==== INFORMATION SHOWN ====

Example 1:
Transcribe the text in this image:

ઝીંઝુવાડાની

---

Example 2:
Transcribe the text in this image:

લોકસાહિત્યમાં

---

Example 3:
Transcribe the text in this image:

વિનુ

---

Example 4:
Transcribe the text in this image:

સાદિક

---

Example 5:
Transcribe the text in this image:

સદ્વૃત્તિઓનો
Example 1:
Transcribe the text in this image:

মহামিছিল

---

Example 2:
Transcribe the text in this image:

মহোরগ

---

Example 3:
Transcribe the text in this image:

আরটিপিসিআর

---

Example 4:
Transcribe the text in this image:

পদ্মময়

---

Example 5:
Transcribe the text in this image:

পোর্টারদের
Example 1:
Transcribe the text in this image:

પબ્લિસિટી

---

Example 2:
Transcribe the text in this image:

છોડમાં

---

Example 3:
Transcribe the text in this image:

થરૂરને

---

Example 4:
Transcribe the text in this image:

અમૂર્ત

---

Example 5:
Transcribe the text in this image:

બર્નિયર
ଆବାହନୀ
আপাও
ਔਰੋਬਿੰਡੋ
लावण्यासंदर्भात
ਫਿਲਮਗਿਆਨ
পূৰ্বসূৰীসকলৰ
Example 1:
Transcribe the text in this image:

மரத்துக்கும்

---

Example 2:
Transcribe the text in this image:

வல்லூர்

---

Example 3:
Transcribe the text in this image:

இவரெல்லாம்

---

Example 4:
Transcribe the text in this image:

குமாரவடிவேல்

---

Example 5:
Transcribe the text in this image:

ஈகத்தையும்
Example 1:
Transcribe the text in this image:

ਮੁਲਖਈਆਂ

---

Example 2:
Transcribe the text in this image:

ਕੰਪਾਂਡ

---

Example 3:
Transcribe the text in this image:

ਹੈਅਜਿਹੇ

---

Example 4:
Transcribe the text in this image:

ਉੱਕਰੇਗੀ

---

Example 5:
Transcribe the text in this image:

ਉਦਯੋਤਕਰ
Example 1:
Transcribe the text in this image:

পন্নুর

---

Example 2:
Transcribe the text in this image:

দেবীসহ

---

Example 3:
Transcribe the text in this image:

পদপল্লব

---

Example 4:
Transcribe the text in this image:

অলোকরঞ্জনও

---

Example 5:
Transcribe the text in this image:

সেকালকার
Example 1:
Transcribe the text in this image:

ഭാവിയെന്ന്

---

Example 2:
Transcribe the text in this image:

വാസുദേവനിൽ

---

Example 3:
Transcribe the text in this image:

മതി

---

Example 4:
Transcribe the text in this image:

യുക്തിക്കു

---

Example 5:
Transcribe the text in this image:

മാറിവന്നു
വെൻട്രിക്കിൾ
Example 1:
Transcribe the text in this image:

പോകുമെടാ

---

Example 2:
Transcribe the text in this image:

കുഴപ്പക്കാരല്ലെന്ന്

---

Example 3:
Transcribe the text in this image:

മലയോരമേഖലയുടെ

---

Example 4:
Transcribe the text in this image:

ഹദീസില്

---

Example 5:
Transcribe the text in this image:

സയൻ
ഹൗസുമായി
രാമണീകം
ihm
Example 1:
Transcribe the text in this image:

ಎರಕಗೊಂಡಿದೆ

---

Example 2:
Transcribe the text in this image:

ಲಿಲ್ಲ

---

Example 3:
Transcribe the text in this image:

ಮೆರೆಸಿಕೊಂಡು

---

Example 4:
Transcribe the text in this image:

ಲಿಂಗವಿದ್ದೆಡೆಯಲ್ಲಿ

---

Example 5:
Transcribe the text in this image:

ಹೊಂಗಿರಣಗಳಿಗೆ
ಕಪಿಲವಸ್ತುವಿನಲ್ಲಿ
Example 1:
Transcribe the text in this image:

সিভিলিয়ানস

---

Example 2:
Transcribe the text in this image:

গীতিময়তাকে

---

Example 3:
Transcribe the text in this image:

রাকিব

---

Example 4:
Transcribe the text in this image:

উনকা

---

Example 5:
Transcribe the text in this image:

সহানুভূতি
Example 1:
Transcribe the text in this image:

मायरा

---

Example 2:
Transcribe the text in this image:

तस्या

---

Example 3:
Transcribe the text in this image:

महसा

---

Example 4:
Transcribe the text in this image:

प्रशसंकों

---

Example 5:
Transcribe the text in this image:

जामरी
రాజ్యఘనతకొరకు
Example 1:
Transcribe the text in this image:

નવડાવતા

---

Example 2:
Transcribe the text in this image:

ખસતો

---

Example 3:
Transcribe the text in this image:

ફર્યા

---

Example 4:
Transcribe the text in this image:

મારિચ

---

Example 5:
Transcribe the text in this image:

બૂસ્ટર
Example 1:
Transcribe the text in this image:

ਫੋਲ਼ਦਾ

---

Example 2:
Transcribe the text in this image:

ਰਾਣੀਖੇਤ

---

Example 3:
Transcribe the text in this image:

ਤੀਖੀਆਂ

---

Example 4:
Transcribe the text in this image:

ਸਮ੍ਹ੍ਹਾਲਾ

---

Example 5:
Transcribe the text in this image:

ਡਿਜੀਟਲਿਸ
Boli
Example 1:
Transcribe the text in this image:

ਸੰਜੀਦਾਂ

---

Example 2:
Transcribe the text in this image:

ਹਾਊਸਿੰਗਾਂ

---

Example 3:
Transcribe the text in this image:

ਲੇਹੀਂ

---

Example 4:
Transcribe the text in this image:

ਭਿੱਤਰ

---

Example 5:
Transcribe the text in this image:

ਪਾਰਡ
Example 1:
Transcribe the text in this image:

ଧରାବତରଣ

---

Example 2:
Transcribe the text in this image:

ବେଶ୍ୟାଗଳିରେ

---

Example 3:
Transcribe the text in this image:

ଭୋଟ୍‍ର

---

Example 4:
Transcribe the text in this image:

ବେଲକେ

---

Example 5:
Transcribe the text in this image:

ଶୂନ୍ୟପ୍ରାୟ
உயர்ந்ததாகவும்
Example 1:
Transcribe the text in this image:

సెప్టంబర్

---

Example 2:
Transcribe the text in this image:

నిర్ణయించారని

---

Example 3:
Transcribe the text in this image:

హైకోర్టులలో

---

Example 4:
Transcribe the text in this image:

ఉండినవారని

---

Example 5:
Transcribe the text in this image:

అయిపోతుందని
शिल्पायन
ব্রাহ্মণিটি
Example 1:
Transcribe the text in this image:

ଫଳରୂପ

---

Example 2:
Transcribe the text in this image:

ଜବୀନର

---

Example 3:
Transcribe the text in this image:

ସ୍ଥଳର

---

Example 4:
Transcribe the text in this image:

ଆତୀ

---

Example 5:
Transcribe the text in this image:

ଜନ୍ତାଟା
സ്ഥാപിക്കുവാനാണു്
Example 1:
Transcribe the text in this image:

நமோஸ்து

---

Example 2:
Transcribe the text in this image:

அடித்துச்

====

• _WORK INSTRUCTIONS_
Please output each entry above exactly, leaving nothing out.

• _SOLVED EXERCISE_
Example 1:
Transcribe the text in this image:

ઝીંઝુવાડાની

---

Example 2:
Transcribe the text in this image:

લોકસાહિત્યમાં

---

Example 3:
Transcribe the text in this image:

વિનુ

---

Example 4:
Transcribe the text in this image:

સાદિક

---

Example 5:
Transcribe the text in this image:

સદ્વૃત્તિઓનો
Example 1:
Transcribe the text in this image:

মহামিছিল

---

Example 2:
Transcribe the text in this image:

মহোরগ

---

Example 3:
Transcribe the text in this image:

আরটিপিসিআর

---

Example 4:
Transcribe the text in this image:

পদ্মময়

---

Example 5:
Transcribe the text in this image:

পোর্টারদের
Example 1:
Transcribe the text in this image:

પબ્લિસિટી

---

Example 2:
Transcribe the text in this image:

છોડમાં

---

Example 3:
Transcribe the text in this image:

થરૂરને

---

Example 4:
Transcribe the text in this image:

અમૂર્ત

---

Example 5:
Transcribe the text in this image:

બર્નિયર
ଆବାହନୀ
আপাও
ਔਰੋਬਿੰਡੋ
लावण्यासंदर्भात
ਫਿਲਮਗਿਆਨ
পূৰ্বসূৰীসকলৰ
Example 1:
Transcribe the text in this image:

மரத்துக்கும்

---

Example 2:
Transcribe the text in this image:

வல்லூர்

---

Example 3:
Transcribe the text in this image:

இவரெல்லாம்

---

Example 4:
Transcribe the text in this image:

குமாரவடிவேல்

---

Example 5:
Transcribe the text in this image:

ஈகத்தையும்
Example 1:
Transcribe the text in this image:

ਮੁਲਖਈਆਂ

---

Example 2:
Transcribe the text in this image:

ਕੰਪਾਂਡ

---

Example 3:
Transcribe the text in this image:

ਹੈਅਜਿਹੇ

---

Example 4:
Transcribe the text in this image:

ਉੱਕਰੇਗੀ

---

Example 5:
Transcribe the text in this image:

ਉਦਯੋਤਕਰ
Example 1:
Transcribe the text in this image:

পন্নুর

---

Example 2:
Transcribe the text in this image:

দেবীসহ

---

Example 3:
Transcribe the text in this image:

পদপল্লব

---

Example 4:
Transcribe the text in this image:

অলোকরঞ্জনও

---

Example 5:
Transcribe the text in this image:

সেকালকার
Example 1:
Transcribe the text in this image:

ഭാവിയെന്ന്

---

Example 2:
Transcribe the text in this image:

വാസുദേവനിൽ

---

Example 3:
Transcribe the text in this image:

മതി

---

Example 4:
Transcribe the text in this image:

യുക്തിക്കു

---

Example 5:
Transcribe the text in this image:

മാറിവന്നു
വെൻട്രിക്കിൾ
Example 1:
Transcribe the text in this image:

പോകുമെടാ

---

Example 2:
Transcribe the text in this image:

കുഴപ്പക്കാരല്ലെന്ന്

---

Example 3:
Transcribe the text in this image:

മലയോരമേഖലയുടെ

---

Example 4:
Transcribe the text in this image:

ഹദീസില്

---

Example 5:
Transcribe the text in this image:

സയൻ
ഹൗസുമായി
രാമണീകം
ihm
Example 1:
Transcribe the text in this image:

ಎರಕಗೊಂಡಿದೆ

---

Example 2:
Transcribe the text in this image:

ಲಿಲ್ಲ

---

Example 3:
Transcribe the text in this image:

ಮೆರೆಸಿಕೊಂಡು

---

Example 4:
Transcribe the text in this image:

ಲಿಂಗವಿದ್ದೆಡೆಯಲ್ಲಿ

---

Example 5:
Transcribe the text in this image:

ಹೊಂಗಿರಣಗಳಿಗೆ
ಕಪಿಲವಸ್ತುವಿನಲ್ಲಿ
Example 1:
Transcribe the text in this image:

সিভিলিয়ানস

---

Example 2:
Transcribe the text in this image:

গীতিময়তাকে

---

Example 3:
Transcribe the text in this image:

রাকিব

---

Example 4:
Transcribe the text in this image:

উনকা

---

Example 5:
Transcribe the text in this image:

সহানুভূতি
Example 1:
Transcribe the text in this image:

मायरा

---

Example 2:
Transcribe the text in this image:

तस्या

---

Example 3:
Transcribe the text in this image:

महसा

---

Example 4:
Transcribe the text in this image:

प्रशसंकों

---

Example 5:
Transcribe the text in this image:

जामरी
రాజ్యఘనతకొరకు
Example 1:
Transcribe the text in this image:

નવડાવતા

---

Example 2:
Transcribe the text in this image:

ખસતો

---

Example 3:
Transcribe the text in this image:

ફર્યા

---

Example 4:
Transcribe the text in this image:

મારિચ

---

Example 5:
Transcribe the text in this image:

બૂસ્ટર
Example 1:
Transcribe the text in this image:

ਫੋਲ਼ਦਾ

---

Example 2:
Transcribe the text in this image:

ਰਾਣੀਖੇਤ

---

Example 3:
Transcribe the text in this image:

ਤੀਖੀਆਂ

---

Example 4:
Transcribe the text in this image:

ਸਮ੍ਹ੍ਹਾਲਾ

---

Example 5:
Transcribe the text in this image:

ਡਿਜੀਟਲਿਸ
Boli
Example 1:
Transcribe the text in this image:

ਸੰਜੀਦਾਂ

---

Example 2:
Transcribe the text in this image:

ਹਾਊਸਿੰਗਾਂ

---

Example 3:
Transcribe the text in this image:

ਲੇਹੀਂ

---

Example 4:
Transcribe the text in this image:

ਭਿੱਤਰ

---

Example 5:
Transcribe the text in this image:

ਪਾਰਡ
Example 1:
Transcribe the text in this image:

ଧରାବତରଣ

---

Example 2:
Transcribe the text in this image:

ବେଶ୍ୟାଗଳିରେ

---

Example 3:
Transcribe the text in this image:

ଭୋଟ୍‍ର

---

Example 4:
Transcribe the text in this image:

ବେଲକେ

---

Example 5:
Transcribe the text in this image:

ଶୂନ୍ୟପ୍ରାୟ
உயர்ந்ததாகவும்
Example 1:
Transcribe the text in this image:

సెప్టంబర్

---

Example 2:
Transcribe the text in this image:

నిర్ణయించారని

---

Example 3:
Transcribe the text in this image:

హైకోర్టులలో

---

Example 4:
Transcribe the text in this image:

ఉండినవారని

---

Example 5:
Transcribe the text in this image:

అయిపోతుందని
शिल्पायन
ব্রাহ্মণিটি
Example 1:
Transcribe the text in this image:

ଫଳରୂପ

---

Example 2:
Transcribe the text in this image:

ଜବୀନର

---

Example 3:
Transcribe the text in this image:

ସ୍ଥଳର

---

Example 4:
Transcribe the text in this image:

ଆତୀ

---

Example 5:
Transcribe the text in this image:

ଜନ୍ତାଟା
സ്ഥാപിക്കുവാനാണു്
Example 1:
Transcribe the text in this image:

நமோஸ்து

---

Example 2:
Transcribe the text in this image:

அடித்துச்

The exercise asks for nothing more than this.